*** Opening Records supplied ***

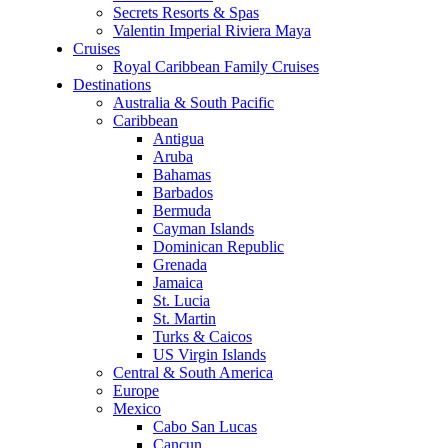
Secrets Resorts & Spas
Valentin Imperial Riviera Maya
Cruises
Royal Caribbean Family Cruises
Destinations
Australia & South Pacific
Caribbean
Antigua
Aruba
Bahamas
Barbados
Bermuda
Cayman Islands
Dominican Republic
Grenada
Jamaica
St. Lucia
St. Martin
Turks & Caicos
US Virgin Islands
Central & South America
Europe
Mexico
Cabo San Lucas
Cancun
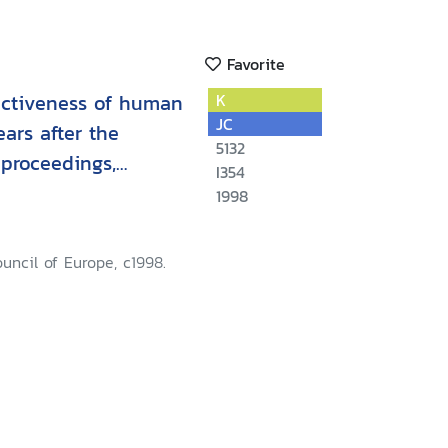
Favorite
fectiveness of human
K
JC
ears after the
5132
:proceedings,
I354
loquy
1998
ouncil of Europe, c1998.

*** Closing Records supplied ***

- Written task: For the word "South", count how many lines of the entries contain it; give the number and nothing more.

- Answer for this exercise: 2